**What is being asked:** Can you rewrite every line of these entries, swapping "common name" for "vernacular name" and leaving everything else unchanged?

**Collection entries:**
☆ ☆ ☆
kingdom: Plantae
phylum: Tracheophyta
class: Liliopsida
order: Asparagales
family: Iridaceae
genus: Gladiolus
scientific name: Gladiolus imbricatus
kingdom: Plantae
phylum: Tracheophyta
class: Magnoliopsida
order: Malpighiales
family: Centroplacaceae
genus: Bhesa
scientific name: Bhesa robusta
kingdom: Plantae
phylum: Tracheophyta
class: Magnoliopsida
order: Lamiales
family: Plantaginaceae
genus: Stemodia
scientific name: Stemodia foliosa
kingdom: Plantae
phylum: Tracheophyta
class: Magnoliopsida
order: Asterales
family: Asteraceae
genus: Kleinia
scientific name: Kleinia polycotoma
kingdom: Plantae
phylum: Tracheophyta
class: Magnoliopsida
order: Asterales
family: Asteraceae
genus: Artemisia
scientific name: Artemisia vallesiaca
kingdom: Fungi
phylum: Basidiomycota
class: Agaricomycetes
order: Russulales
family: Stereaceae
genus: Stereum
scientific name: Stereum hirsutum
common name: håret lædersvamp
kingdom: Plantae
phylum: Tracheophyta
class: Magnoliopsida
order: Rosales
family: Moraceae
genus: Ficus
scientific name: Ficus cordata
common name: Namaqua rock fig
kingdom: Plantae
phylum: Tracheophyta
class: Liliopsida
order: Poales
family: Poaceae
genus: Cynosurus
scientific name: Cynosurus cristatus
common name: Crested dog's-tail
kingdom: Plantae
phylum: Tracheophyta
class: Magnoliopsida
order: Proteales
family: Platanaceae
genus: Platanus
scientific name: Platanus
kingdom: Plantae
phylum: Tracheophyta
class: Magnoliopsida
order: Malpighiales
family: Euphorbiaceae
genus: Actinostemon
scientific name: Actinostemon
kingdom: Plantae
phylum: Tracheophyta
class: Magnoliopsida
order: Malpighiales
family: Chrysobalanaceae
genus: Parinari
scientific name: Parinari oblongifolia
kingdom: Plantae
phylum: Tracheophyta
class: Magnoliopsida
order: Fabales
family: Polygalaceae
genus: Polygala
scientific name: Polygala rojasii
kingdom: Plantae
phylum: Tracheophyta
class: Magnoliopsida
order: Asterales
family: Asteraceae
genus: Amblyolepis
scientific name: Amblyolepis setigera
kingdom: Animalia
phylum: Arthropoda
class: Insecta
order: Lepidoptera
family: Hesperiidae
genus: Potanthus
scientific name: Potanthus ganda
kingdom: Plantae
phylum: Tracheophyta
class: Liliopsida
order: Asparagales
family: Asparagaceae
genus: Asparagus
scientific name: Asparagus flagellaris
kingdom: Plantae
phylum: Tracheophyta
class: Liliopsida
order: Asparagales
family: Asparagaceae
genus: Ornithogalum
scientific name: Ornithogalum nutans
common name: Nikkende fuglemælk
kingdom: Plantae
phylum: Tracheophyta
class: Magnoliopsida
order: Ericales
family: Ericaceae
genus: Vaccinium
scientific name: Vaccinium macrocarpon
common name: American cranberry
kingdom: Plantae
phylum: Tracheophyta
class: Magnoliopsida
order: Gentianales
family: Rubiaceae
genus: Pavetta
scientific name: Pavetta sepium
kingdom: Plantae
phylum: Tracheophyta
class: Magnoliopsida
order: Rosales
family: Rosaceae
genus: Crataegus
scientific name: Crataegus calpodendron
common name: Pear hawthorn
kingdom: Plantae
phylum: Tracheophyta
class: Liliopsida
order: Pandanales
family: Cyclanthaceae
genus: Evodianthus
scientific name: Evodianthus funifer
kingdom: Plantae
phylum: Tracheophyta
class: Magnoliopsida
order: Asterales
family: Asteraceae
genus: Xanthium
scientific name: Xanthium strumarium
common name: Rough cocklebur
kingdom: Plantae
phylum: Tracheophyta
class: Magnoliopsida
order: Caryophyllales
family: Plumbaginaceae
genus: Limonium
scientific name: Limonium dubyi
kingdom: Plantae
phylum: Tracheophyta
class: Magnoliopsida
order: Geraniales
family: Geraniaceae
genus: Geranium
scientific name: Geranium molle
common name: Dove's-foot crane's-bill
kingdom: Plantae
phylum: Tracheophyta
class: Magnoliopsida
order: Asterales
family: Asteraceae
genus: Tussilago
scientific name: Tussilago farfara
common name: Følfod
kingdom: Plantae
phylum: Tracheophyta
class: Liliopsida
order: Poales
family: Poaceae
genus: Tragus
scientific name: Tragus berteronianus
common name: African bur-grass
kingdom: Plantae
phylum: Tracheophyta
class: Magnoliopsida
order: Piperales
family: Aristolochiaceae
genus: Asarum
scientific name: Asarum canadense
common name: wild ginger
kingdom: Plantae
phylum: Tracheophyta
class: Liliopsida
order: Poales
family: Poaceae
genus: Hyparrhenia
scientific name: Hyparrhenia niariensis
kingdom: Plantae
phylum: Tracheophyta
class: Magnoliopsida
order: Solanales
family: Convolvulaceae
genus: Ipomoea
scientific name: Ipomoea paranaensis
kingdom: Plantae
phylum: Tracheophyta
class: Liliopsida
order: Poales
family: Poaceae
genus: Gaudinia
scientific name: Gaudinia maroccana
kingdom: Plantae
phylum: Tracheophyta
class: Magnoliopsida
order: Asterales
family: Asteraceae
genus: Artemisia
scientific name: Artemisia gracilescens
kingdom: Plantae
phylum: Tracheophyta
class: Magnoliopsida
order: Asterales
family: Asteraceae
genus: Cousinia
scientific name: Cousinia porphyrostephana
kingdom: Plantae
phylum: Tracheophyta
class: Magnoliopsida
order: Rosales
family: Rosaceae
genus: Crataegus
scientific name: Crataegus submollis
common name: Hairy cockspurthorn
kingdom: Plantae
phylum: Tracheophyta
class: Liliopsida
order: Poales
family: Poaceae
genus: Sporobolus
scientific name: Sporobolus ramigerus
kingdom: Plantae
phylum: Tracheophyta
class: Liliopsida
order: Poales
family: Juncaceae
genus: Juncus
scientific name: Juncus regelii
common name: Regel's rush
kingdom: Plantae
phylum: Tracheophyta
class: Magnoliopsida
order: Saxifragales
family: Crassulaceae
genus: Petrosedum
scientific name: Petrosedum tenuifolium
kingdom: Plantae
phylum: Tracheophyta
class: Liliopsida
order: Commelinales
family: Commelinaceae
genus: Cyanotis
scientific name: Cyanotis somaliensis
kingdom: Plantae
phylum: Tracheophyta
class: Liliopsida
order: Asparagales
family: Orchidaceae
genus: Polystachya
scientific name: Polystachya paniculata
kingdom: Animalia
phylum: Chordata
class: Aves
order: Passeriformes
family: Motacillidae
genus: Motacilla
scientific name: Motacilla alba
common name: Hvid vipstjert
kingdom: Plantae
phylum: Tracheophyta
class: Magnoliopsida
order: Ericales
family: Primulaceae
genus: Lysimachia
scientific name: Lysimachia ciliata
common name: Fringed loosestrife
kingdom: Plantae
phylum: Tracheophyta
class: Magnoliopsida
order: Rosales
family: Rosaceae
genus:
☆ ☆ ☆
**Task output:**
kingdom: Plantae
phylum: Tracheophyta
class: Liliopsida
order: Asparagales
family: Iridaceae
genus: Gladiolus
scientific name: Gladiolus imbricatus
kingdom: Plantae
phylum: Tracheophyta
class: Magnoliopsida
order: Malpighiales
family: Centroplacaceae
genus: Bhesa
scientific name: Bhesa robusta
kingdom: Plantae
phylum: Tracheophyta
class: Magnoliopsida
order: Lamiales
family: Plantaginaceae
genus: Stemodia
scientific name: Stemodia foliosa
kingdom: Plantae
phylum: Tracheophyta
class: Magnoliopsida
order: Asterales
family: Asteraceae
genus: Kleinia
scientific name: Kleinia polycotoma
kingdom: Plantae
phylum: Tracheophyta
class: Magnoliopsida
order: Asterales
family: Asteraceae
genus: Artemisia
scientific name: Artemisia vallesiaca
kingdom: Fungi
phylum: Basidiomycota
class: Agaricomycetes
order: Russulales
family: Stereaceae
genus: Stereum
scientific name: Stereum hirsutum
vernacular name: håret lædersvamp
kingdom: Plantae
phylum: Tracheophyta
class: Magnoliopsida
order: Rosales
family: Moraceae
genus: Ficus
scientific name: Ficus cordata
vernacular name: Namaqua rock fig
kingdom: Plantae
phylum: Tracheophyta
class: Liliopsida
order: Poales
family: Poaceae
genus: Cynosurus
scientific name: Cynosurus cristatus
vernacular name: Crested dog's-tail
kingdom: Plantae
phylum: Tracheophyta
class: Magnoliopsida
order: Proteales
family: Platanaceae
genus: Platanus
scientific name: Platanus
kingdom: Plantae
phylum: Tracheophyta
class: Magnoliopsida
order: Malpighiales
family: Euphorbiaceae
genus: Actinostemon
scientific name: Actinostemon
kingdom: Plantae
phylum: Tracheophyta
class: Magnoliopsida
order: Malpighiales
family: Chrysobalanaceae
genus: Parinari
scientific name: Parinari oblongifolia
kingdom: Plantae
phylum: Tracheophyta
class: Magnoliopsida
order: Fabales
family: Polygalaceae
genus: Polygala
scientific name: Polygala rojasii
kingdom: Plantae
phylum: Tracheophyta
class: Magnoliopsida
order: Asterales
family: Asteraceae
genus: Amblyolepis
scientific name: Amblyolepis setigera
kingdom: Animalia
phylum: Arthropoda
class: Insecta
order: Lepidoptera
family: Hesperiidae
genus: Potanthus
scientific name: Potanthus ganda
kingdom: Plantae
phylum: Tracheophyta
class: Liliopsida
order: Asparagales
family: Asparagaceae
genus: Asparagus
scientific name: Asparagus flagellaris
kingdom: Plantae
phylum: Tracheophyta
class: Liliopsida
order: Asparagales
family: Asparagaceae
genus: Ornithogalum
scientific name: Ornithogalum nutans
vernacular name: Nikkende fuglemælk
kingdom: Plantae
phylum: Tracheophyta
class: Magnoliopsida
order: Ericales
family: Ericaceae
genus: Vaccinium
scientific name: Vaccinium macrocarpon
vernacular name: American cranberry
kingdom: Plantae
phylum: Tracheophyta
class: Magnoliopsida
order: Gentianales
family: Rubiaceae
genus: Pavetta
scientific name: Pavetta sepium
kingdom: Plantae
phylum: Tracheophyta
class: Magnoliopsida
order: Rosales
family: Rosaceae
genus: Crataegus
scientific name: Crataegus calpodendron
vernacular name: Pear hawthorn
kingdom: Plantae
phylum: Tracheophyta
class: Liliopsida
order: Pandanales
family: Cyclanthaceae
genus: Evodianthus
scientific name: Evodianthus funifer
kingdom: Plantae
phylum: Tracheophyta
class: Magnoliopsida
order: Asterales
family: Asteraceae
genus: Xanthium
scientific name: Xanthium strumarium
vernacular name: Rough cocklebur
kingdom: Plantae
phylum: Tracheophyta
class: Magnoliopsida
order: Caryophyllales
family: Plumbaginaceae
genus: Limonium
scientific name: Limonium dubyi
kingdom: Plantae
phylum: Tracheophyta
class: Magnoliopsida
order: Geraniales
family: Geraniaceae
genus: Geranium
scientific name: Geranium molle
vernacular name: Dove's-foot crane's-bill
kingdom: Plantae
phylum: Tracheophyta
class: Magnoliopsida
order: Asterales
family: Asteraceae
genus: Tussilago
scientific name: Tussilago farfara
vernacular name: Følfod
kingdom: Plantae
phylum: Tracheophyta
class: Liliopsida
order: Poales
family: Poaceae
genus: Tragus
scientific name: Tragus berteronianus
vernacular name: African bur-grass
kingdom: Plantae
phylum: Tracheophyta
class: Magnoliopsida
order: Piperales
family: Aristolochiaceae
genus: Asarum
scientific name: Asarum canadense
vernacular name: wild ginger
kingdom: Plantae
phylum: Tracheophyta
class: Liliopsida
order: Poales
family: Poaceae
genus: Hyparrhenia
scientific name: Hyparrhenia niariensis
kingdom: Plantae
phylum: Tracheophyta
class: Magnoliopsida
order: Solanales
family: Convolvulaceae
genus: Ipomoea
scientific name: Ipomoea paranaensis
kingdom: Plantae
phylum: Tracheophyta
class: Liliopsida
order: Poales
family: Poaceae
genus: Gaudinia
scientific name: Gaudinia maroccana
kingdom: Plantae
phylum: Tracheophyta
class: Magnoliopsida
order: Asterales
family: Asteraceae
genus: Artemisia
scientific name: Artemisia gracilescens
kingdom: Plantae
phylum: Tracheophyta
class: Magnoliopsida
order: Asterales
family: Asteraceae
genus: Cousinia
scientific name: Cousinia porphyrostephana
kingdom: Plantae
phylum: Tracheophyta
class: Magnoliopsida
order: Rosales
family: Rosaceae
genus: Crataegus
scientific name: Crataegus submollis
vernacular name: Hairy cockspurthorn
kingdom: Plantae
phylum: Tracheophyta
class: Liliopsida
order: Poales
family: Poaceae
genus: Sporobolus
scientific name: Sporobolus ramigerus
kingdom: Plantae
phylum: Tracheophyta
class: Liliopsida
order: Poales
family: Juncaceae
genus: Juncus
scientific name: Juncus regelii
vernacular name: Regel's rush
kingdom: Plantae
phylum: Tracheophyta
class: Magnoliopsida
order: Saxifragales
family: Crassulaceae
genus: Petrosedum
scientific name: Petrosedum tenuifolium
kingdom: Plantae
phylum: Tracheophyta
class: Liliopsida
order: Commelinales
family: Commelinaceae
genus: Cyanotis
scientific name: Cyanotis somaliensis
kingdom: Plantae
phylum: Tracheophyta
class: Liliopsida
order: Asparagales
family: Orchidaceae
genus: Polystachya
scientific name: Polystachya paniculata
kingdom: Animalia
phylum: Chordata
class: Aves
order: Passeriformes
family: Motacillidae
genus: Motacilla
scientific name: Motacilla alba
vernacular name: Hvid vipstjert
kingdom: Plantae
phylum: Tracheophyta
class: Magnoliopsida
order: Ericales
family: Primulaceae
genus: Lysimachia
scientific name: Lysimachia ciliata
vernacular name: Fringed loosestrife
kingdom: Plantae
phylum: Tracheophyta
class: Magnoliopsida
order: Rosales
family: Rosaceae
genus:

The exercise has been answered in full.